In this exercise, test \[ H_{0}: p_{1}=p_{2} \text { vs } H_{a}: p_{1}>p_{2} \] with \( \hat{p}_{1}-\hat{p}_{2}=0.8-0.7=0.10 \) for different sample sizes. In parts (a) and (b), use StatKey or other technology to find the \( p \) - value. Click here to access StatKey. (a) \( \hat{p}_{1}=\frac{24}{30}=0.8 \) and \( \hat{p}_{2}=\frac{14}{20}=0.7 \) Round your answer to two decimal places.
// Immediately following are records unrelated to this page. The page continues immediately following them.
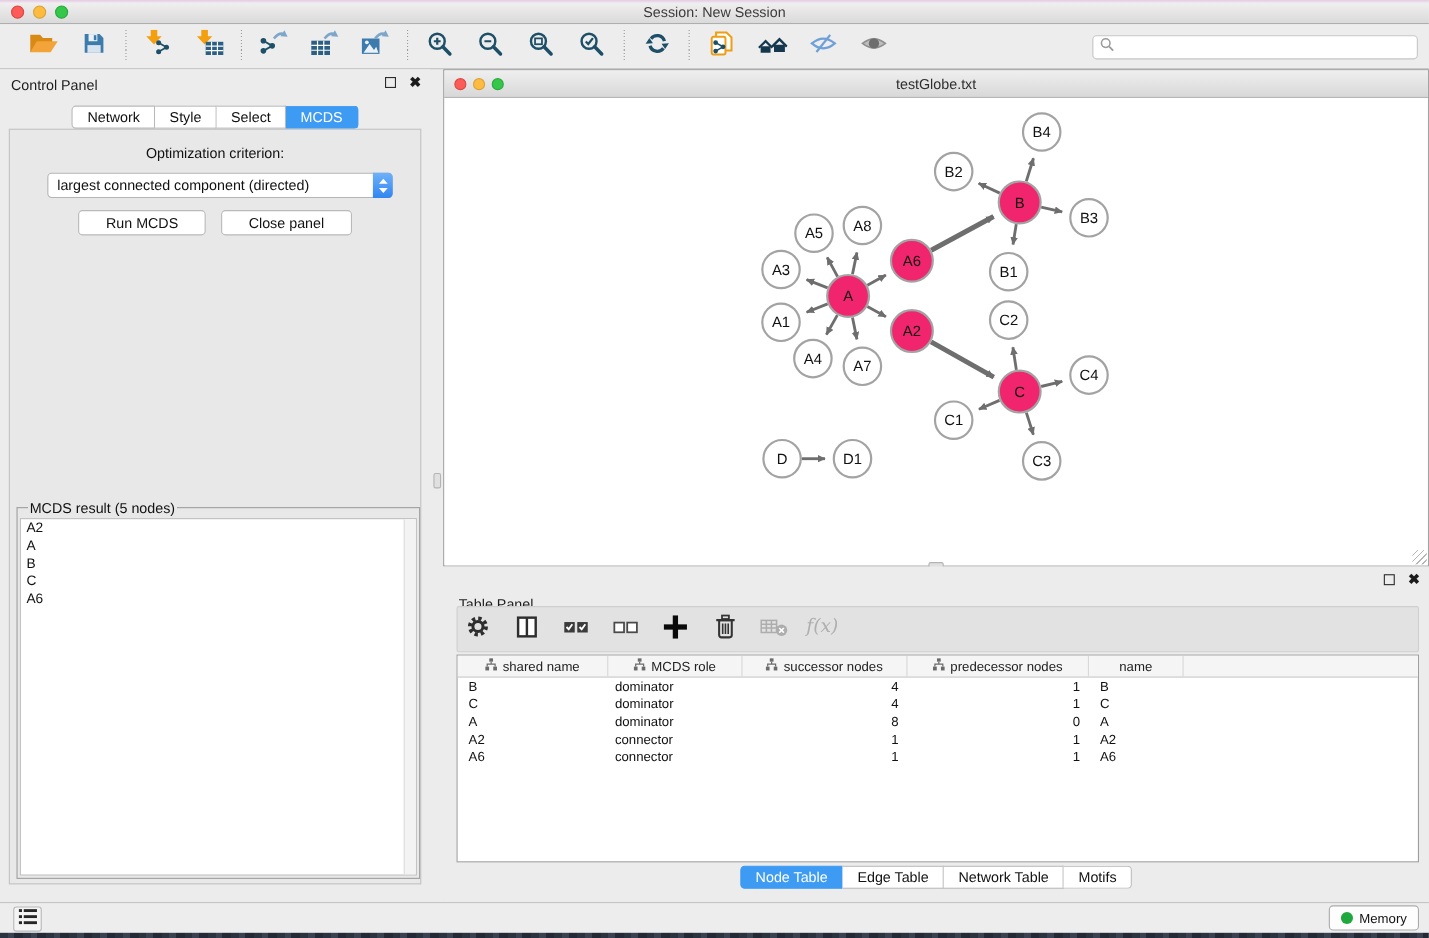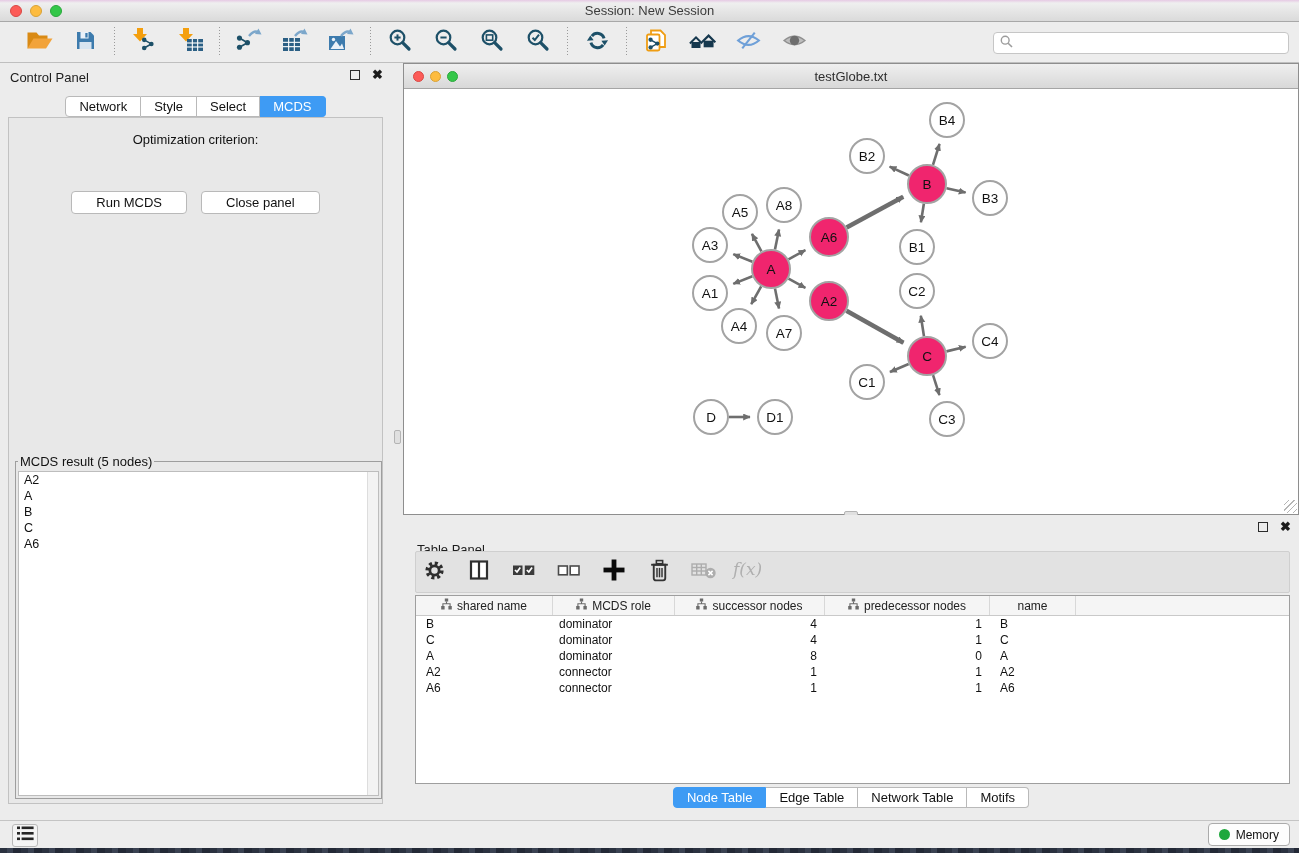--- a/index.html
+++ b/index.html
@@ -51,21 +51,21 @@
     border:1px solid #b5b5b5; border-radius:4px; display:flex; align-items:center; cursor:pointer; }
   #criterion-dd .dd-value { flex:1; font-size:13px; padding-left:8px; color:#111; white-space:nowrap; }
   #criterion-dd .dd-stepper { width:18px; height:23px; margin-right:-1px; border-radius:0 4px 4px 0;
     background:linear-gradient(180deg,#6fb1fa,#3186f0); display:flex; align-items:center; justify-content:center; }
   .cp-buttons { position:absolute; left:0; right:0; top:73px; display:flex; justify-content:center; gap:14px; }
   .btn { background:#fff; border:1px solid #b9b9b9; border-radius:4px; font-size:13px; padding:3px 24px;
     color:#111; cursor:pointer; font-family:"Liberation Sans",sans-serif; }
 
   #result-fieldset { position:absolute; left:6px; top:336px; width:367px; height:345px;
     border:1px solid #9e9e9e; background:#e8e8e8; padding:2px; }
-  #result-fieldset legend { font-size:13px; color:#111; margin-left:0; padding:0 2px; }
+  #result-fieldset legend { font-size:13px; color:#111; margin-left:7px; padding:0 2px; }
   #result-list { position:relative; width:100%; height:100%; background:#fff; border:1px solid #bdbdbd; overflow:hidden; }
   .result-item { font-size:12.5px; line-height:16px; padding-left:5px; color:#111; cursor:default; }
   #result-scroll { position:absolute; right:0; top:0; bottom:0; width:11px; background:#f3f3f3; border-left:1px solid #ddd; }
 
   
   #network-window { position:absolute; left:403px; top:63px; width:896px; height:452px;
     border:1px solid #8e8e8e; background:#fff; }
   #nw-titlebar { position:relative; height:25px; background:linear-gradient(180deg,#efefef,#d8d8d8);
     border-bottom:1px solid #a5a5a5; }
   #nw-titlebar .lights { top:7px; left:9px; gap:6px; }
@@ -308,20 +308,29 @@
     </span>
   </div>
   <div id="cp-tabs" class="seg-tabs">
       <div class="seg">Network</div>
       <div class="seg">Style</div>
       <div class="seg">Select</div>
       <div class="seg active">MCDS</div>
     </div>
   <div id="cp-inner">
     <div id="opt-label">Optimization criterion:</div>
+    <div id="criterion-dd">
+      <span class="dd-value">largest connected component (directed)</span>
+      <span class="dd-stepper">
+          <svg width="9" height="14" viewBox="0 0 9 14">
+            <polygon points="4.5,0.5 8.5,5 0.5,5" fill="#fff"></polygon>
+            <polygon points="4.5,13.5 8.5,9 0.5,9" fill="#fff"></polygon>
+          </svg>
+        </span>
+    </div>
     <div class="cp-buttons">
       <button class="btn">Run MCDS</button>
       <button class="btn">Close panel</button>
     </div>
     <fieldset id="result-fieldset">
       <legend>MCDS result (5 nodes)</legend>
       <div id="result-list">
         <div id="result-items">
             <div class="result-item">A2</div>
             <div class="result-item">A</div>

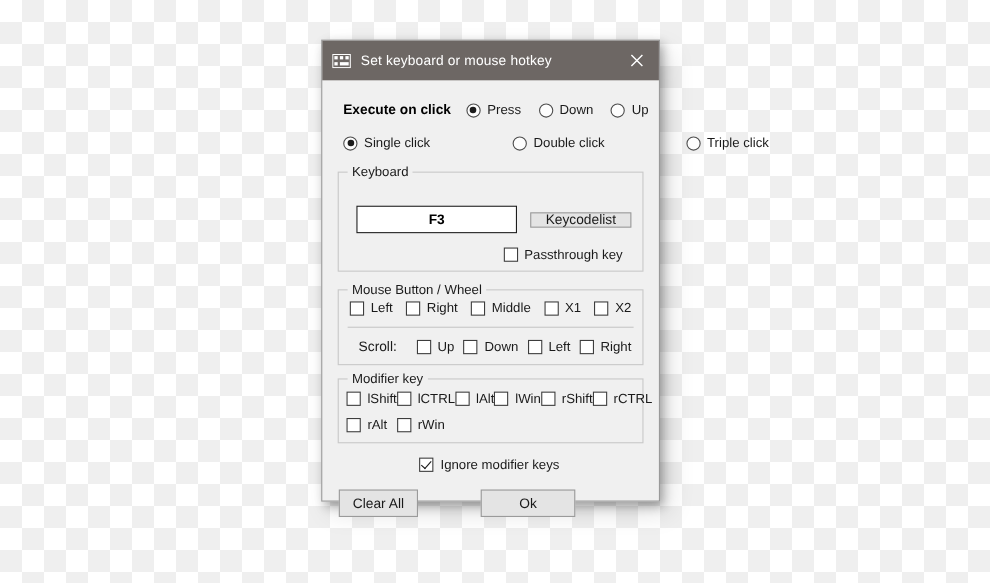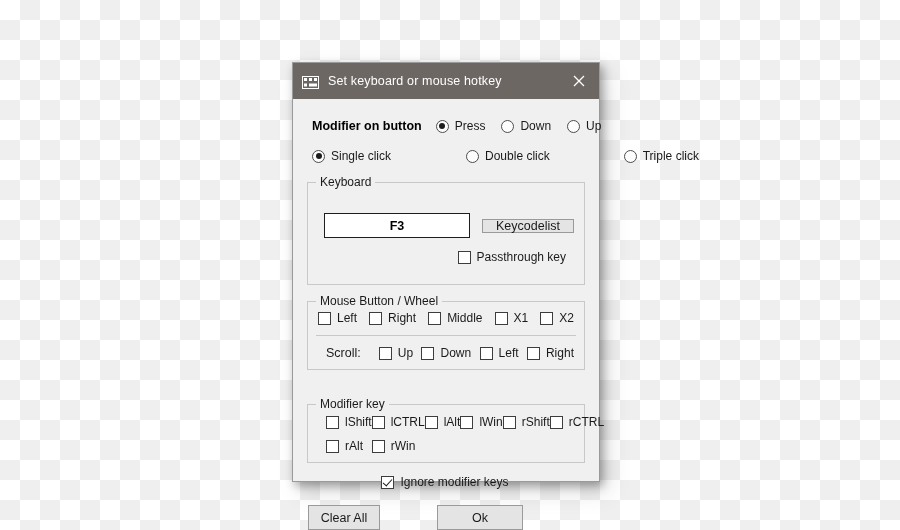--- a/index.html
+++ b/index.html
@@ -16,21 +16,21 @@
       linear-gradient(45deg, #efefef 25%, transparent 25%, transparent 75%, #efefef 75%, #efefef),
       linear-gradient(45deg, #efefef 25%, transparent 25%, transparent 75%, #efefef 75%, #efefef);
     background-size: 40px 40px;
     background-position: 0 0, 20px 20px;
   }
 
   
   .window {
     position: absolute;
     left: 292px;
-    top: 62px;
+    top: 36px;
     width: 308px;
     height: 420px;
     box-sizing: border-box;
     background: #f0f0f0;
     border: 1px solid #9a9a9a;
     box-shadow: 3px 4px 9px rgba(0,0,0,0.32), 8px 10px 22px rgba(0,0,0,0.13);
     display: flex;
     flex-direction: column;
   }
 
@@ -148,21 +148,21 @@
     border: solid #1c1c1c;
     border-width: 0 1.3px 1.3px 0;
     transform: rotate(42deg);
   }
 
   
   .group {
     position: relative;
     border: 1px solid #c8c8c8;
     margin-top: 16px;
-    padding: 10px 10px 20px 10px;
+    padding: 10px 10px 8px 10px;
     box-sizing: border-box;
   }
   .group > .legend {
     position: absolute;
     top: -8px;
     left: 8px;
     background: #f0f0f0;
     padding: 0 4px;
     font-size: 12px;
     color: #1a1a1a;
@@ -295,21 +295,21 @@
     <span class="title-close">
       <svg viewBox="0 0 12 12" width="12" height="12" aria-hidden="true">
         <path d="M1 1 L11 11 M11 1 L1 11" stroke="#ffffff" stroke-width="1.3" fill="none"></path>
       </svg>
     </span>
   </div>
 
   <div class="body">
 
     <div class="radio-row row-exec">
-      <span class="exec-label">Modifier on button</span>
+      <span class="exec-label">Execute on click</span>
 
       <span class="ctl" style="margin-right:16px;">
         <span class="radio on"></span>
         <span class="cap">Press</span>
       </span>
       <span class="ctl" style="margin-right:16px;">
         <span class="radio"></span>
         <span class="cap">Down</span>
       </span>
       <span class="ctl">
@@ -390,21 +390,21 @@
             <span class="cap">Left</span>
           </span>
           <span class="ctl">
             <span class="cb"></span>
             <span class="cap">Right</span>
           </span>
         </span>
       </div>
     </div>
 
-    <div class="group" style="margin-top:34px;padding:8px 8px 9px 16px;">
+    <div class="group" style="margin-top:12px;padding:8px 8px 9px 5px;">
       <span class="legend">Modifier key</span>
       <div class="mod-grid">
         <span class="ctl">
           <span class="cb"></span>
           <span class="cap">lShift</span>
         </span>
         <span class="ctl">
           <span class="cb"></span>
           <span class="cap">lCTRL</span>
         </span>

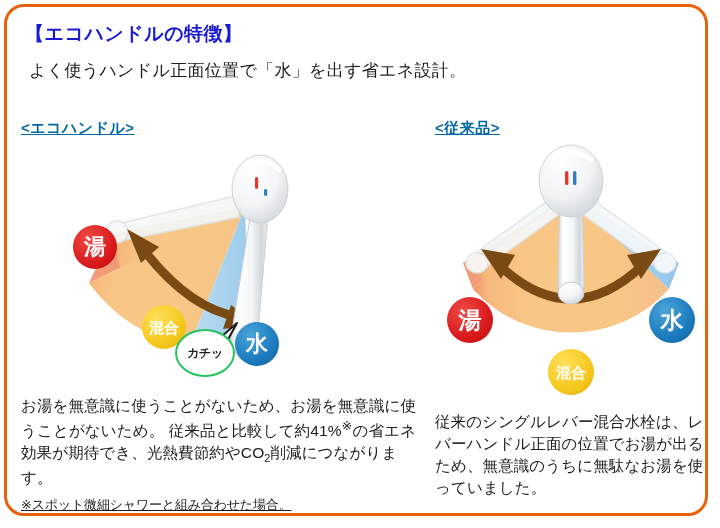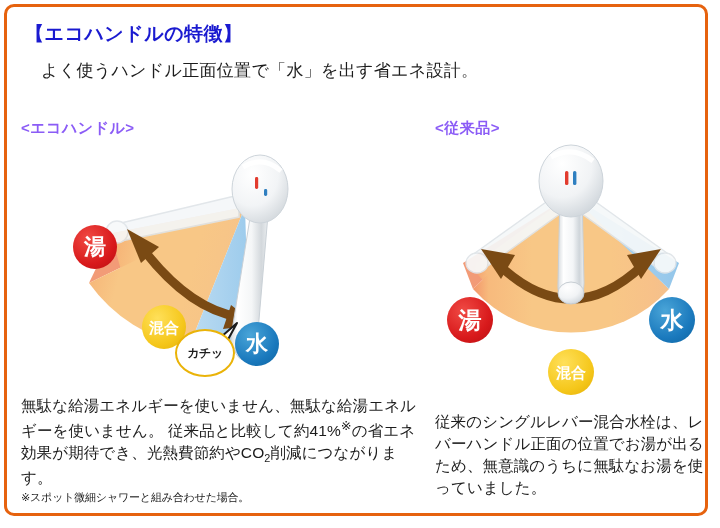--- a/index.html
+++ b/index.html
@@ -3,66 +3,66 @@
 <meta charset="utf-8">
 <style>
   html,body{margin:0;padding:0;}
   body{
     width:720px;height:528px;background:#ffffff;
     font-family:"Liberation Sans","DejaVu Sans",sans-serif;
     overflow:hidden;
   }
   #frame{
     position:absolute;left:4px;top:4px;width:704px;height:512px;
-    border:3px solid #e6620e;border-radius:10px;background:#fff;
+    border:3px solid #e6620e;border-radius:20px;background:#fff;
     box-sizing:border-box;
   }
   .title{
     position:absolute;left:18px;top:14px;
     font-size:19px;font-weight:bold;color:#1a1ad0;letter-spacing:.5px;
     white-space:nowrap;
   }
   .lead{
     position:absolute;left:22px;top:52px;
-    font-size:17px;color:#1c1c1c;white-space:nowrap;letter-spacing:.3px;margin-left:12px;
+    font-size:17px;color:#1c1c1c;white-space:nowrap;letter-spacing:.3px;
   }
   .seclabel{
-    position:absolute;top:112px;font-size:15px;font-weight:bold;color:#8b5cf6;
-    white-space:nowrap;letter-spacing:.5px;
+    position:absolute;top:112px;font-size:15px;font-weight:bold;color:#0369a1;
+    white-space:nowrap;letter-spacing:.5px;text-decoration:underline;
   }
   .seclabel.left{left:14px;}
   .seclabel.right{left:428px;text-align:right;}
 
   .stage{position:absolute;top:130px;height:250px;}
   .stage.left{left:10px;width:300px;}
   .stage.right{left:420px;width:290px;}
 
   .badge{
     position:absolute;border-radius:50%;
     display:flex;align-items:center;justify-content:center;
     color:#fff;font-weight:bold;text-align:center;line-height:1;
     box-sizing:border-box;
   }
   .badge.hot{background:radial-gradient(circle at 35% 30%,#f04a44 0%,#d8191b 62%,#b60f12 100%);}
   .badge.cold{background:radial-gradient(circle at 35% 30%,#4aa5d8 0%,#1a79bd 62%,#0d639f 100%);}
   .badge.mix{background:radial-gradient(circle at 35% 30%,#ffe05a 0%,#f5c71b 62%,#e3ae06 100%);}
 
   .bubble{
-    position:absolute;background:#fff;border:2px solid #eab308;border-radius:50%;
+    position:absolute;background:#fff;border:2px solid #22c55e;border-radius:50%;
     display:flex;align-items:center;justify-content:center;
     font-size:12px;color:#1c1c1c;font-weight:bold;letter-spacing:-.5px;
   }
 
   .body-text{
     position:absolute;font-size:15.5px;color:#1c1c1c;line-height:1.42;
     letter-spacing:.1px;
   }
   .body-text.left{left:14px;top:388px;width:400px;}
   .body-text.right{left:428px;top:404px;width:272px;}
-  .note{font-size:11px;display:block;margin-top:1px;letter-spacing:-.2px;}
+  .note{font-size:13px;display:block;margin-top:7px;letter-spacing:-.2px;text-decoration:underline;}
   sub{font-size:70%;}
 </style>
 </head>
 <body>
 
 <div id="frame">
 
   <div class="title">【エコハンドルの特徴】</div>
   <div class="lead">よく使うハンドル正面位置で「水」を出す省エネ設計。</div>
 
@@ -212,19 +212,19 @@
     </svg>
 
     <div class="badge hot" style="left:20px;top:160px;width:46px;height:46px;font-size:23px;">湯</div>
 
     <div class="badge mix" style="left:121px;top:212px;width:46px;height:46px;font-size:15px;">混合</div>
 
     <div class="badge cold" style="left:222px;top:160px;width:46px;height:46px;font-size:23px;">水</div>
   </div>
 
   <div class="body-text left">
-    <span>無駄な給湯エネルギーを使いません、無駄な給湯エネルギーを使いません。 従来品と比較して約41%</span><sup>※</sup><span>の省エネ効果が期待でき、光熱費節約やCO</span><sub>2</sub><span>削減につながります。</span>
+    <span>お湯を無意識に使うことがないため、お湯を無意識に使うことがないため。 従来品と比較して約41%</span><sup>※</sup><span>の省エネ効果が期待でき、光熱費節約やCO</span><sub>2</sub><span>削減につながります。</span>
     <span class="note">※スポット微細シャワーと組み合わせた場合。</span>
   </div>
 
   <div class="body-text right">従来のシングルレバー混合水栓は、レバーハンドル正面の位置でお湯が出るため、無意識のうちに無駄なお湯を使っていました。</div>
 
 </div>
 
 </body></html>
We are testing   H₀: p₁ = p₂  versus  Hₐ: p₁ > p₂ with the observed proportions   p̂₁ = 24/30 = 0.80  and  p̂₂ = 14/20 = 0.70 so that the observed difference is   p̂₁ – p̂₂ = 0.80 – 0.70 = 0.10. To evaluate the p-value (using StatKey or similar technology), we can first compute the test statistic as if we were performing a standard z-test. (Keep in mind that StatKey does a randomization procedure which approximates this calculation, and in many cases the p-value will be very similar.) Step 1. Pool the sample proportions under the null:   p̂_pooled = (24 + 14) / (30 + 20) = 38/50 = 0.76. Step 2. Compute the standard error for the difference in proportions:   SE = √[p̂_pooled(1 − p̂_pooled) (1/n₁ + 1/n₂)]    = √[0.76 × 0.24 × (1/30 + 1/20)]    = √[0.1824 × (0.03333 + 0.05)]    = √[0.1824 × 0.08333]    ≈ √0.0152    ≈ 0.1233. Step 3. Compute the z-statistic:   z = (0.80 − 0.70) / 0.1233 ≈ 0.10 / 0.1233 ≈ 0.81. Step 4. Find the p-value for a one-sided test (Hₐ: p₁ > p₂). This is the probability of observing a z-value at least as large as 0.81. Using the standard normal distribution:   p-value = 1 − Φ(0.81) ≈ 1 − 0.7910 ≈ 0.209. Thus, the rounded p-value is about 0.21. Using StatKey, you would simulate the sampling distribution under H₀, and the p-value computed from that randomization test should come out close to 0.21 (to two decimal places). Answer for part (a): 0.21.